Untung, siswa yang lain tetap membersihkan kelas walau seperti terpaksa. Guru-guru pun menyisir satu per satu kelas yang sedang kerja bakti. Pak Bahtiar yang kebagian mengecek kelas 9 B cukup senang karena semua siswa kompak membersihkan kelas.
Namun perhatian Pak Bahtiar tertuju pada Yanto yang santai-santai di dalam kelas. “Yanto, kenapa tidak mau membersihkan kelas seperti teman-temanmu?” tanya pak Bahtiar.

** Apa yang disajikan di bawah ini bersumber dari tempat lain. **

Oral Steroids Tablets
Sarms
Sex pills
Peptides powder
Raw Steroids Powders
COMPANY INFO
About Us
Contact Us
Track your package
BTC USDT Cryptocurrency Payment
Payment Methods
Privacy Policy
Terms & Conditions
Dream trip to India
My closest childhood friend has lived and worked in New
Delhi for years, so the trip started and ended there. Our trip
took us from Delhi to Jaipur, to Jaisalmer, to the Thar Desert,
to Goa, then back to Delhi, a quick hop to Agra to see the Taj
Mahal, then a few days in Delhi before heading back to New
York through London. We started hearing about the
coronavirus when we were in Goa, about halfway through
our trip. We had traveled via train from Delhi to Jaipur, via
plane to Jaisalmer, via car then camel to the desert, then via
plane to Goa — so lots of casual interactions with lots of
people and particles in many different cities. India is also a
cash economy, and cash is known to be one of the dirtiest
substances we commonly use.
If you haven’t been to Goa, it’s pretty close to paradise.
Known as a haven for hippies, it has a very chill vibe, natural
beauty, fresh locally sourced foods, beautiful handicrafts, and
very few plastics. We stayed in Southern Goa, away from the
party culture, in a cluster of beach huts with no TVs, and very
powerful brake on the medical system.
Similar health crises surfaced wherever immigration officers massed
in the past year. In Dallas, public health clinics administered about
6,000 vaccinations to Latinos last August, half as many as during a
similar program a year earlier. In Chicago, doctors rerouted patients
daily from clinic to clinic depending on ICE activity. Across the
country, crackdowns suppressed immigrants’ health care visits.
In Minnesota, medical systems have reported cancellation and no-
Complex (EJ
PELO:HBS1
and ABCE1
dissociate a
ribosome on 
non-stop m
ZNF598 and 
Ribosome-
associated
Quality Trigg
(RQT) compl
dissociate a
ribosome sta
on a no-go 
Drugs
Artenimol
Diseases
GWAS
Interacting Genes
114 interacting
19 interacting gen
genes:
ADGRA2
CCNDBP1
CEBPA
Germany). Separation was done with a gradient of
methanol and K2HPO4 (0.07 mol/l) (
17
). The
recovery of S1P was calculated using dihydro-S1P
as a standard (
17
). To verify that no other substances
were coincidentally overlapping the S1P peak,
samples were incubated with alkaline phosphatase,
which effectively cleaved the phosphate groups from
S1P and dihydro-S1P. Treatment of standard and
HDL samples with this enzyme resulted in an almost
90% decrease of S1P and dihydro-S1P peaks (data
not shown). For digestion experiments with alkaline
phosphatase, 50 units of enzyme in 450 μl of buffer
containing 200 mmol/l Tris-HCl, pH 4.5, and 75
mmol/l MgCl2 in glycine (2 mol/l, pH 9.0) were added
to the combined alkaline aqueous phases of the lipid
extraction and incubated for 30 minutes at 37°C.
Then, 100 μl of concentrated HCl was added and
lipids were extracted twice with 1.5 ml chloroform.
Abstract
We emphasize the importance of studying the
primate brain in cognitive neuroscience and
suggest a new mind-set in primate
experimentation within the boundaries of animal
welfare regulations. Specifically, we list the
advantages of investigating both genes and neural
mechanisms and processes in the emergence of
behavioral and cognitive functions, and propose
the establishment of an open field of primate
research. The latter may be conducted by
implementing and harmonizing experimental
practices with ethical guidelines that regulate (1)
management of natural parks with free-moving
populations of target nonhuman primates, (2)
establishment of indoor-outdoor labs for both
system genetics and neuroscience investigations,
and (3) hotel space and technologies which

Yanto bingung, dia menjawab dengan pelan, “Emang tugas bersih-bersih jadi tugas siswa juga, pak? kan ada penjaga sekolah.”
Pak Bahtiar lalu tersenyum dan menghampiri Yanto. “Ya, memang tugas bersih-bersih adalah tugas penjaga sekolah,” jawab sang guru. “Tapi kegiatan bersih-bersih juga jadi salah satu tugas siswa yang tak kalah penting dari matematika,” jelas Pak Bahtiar.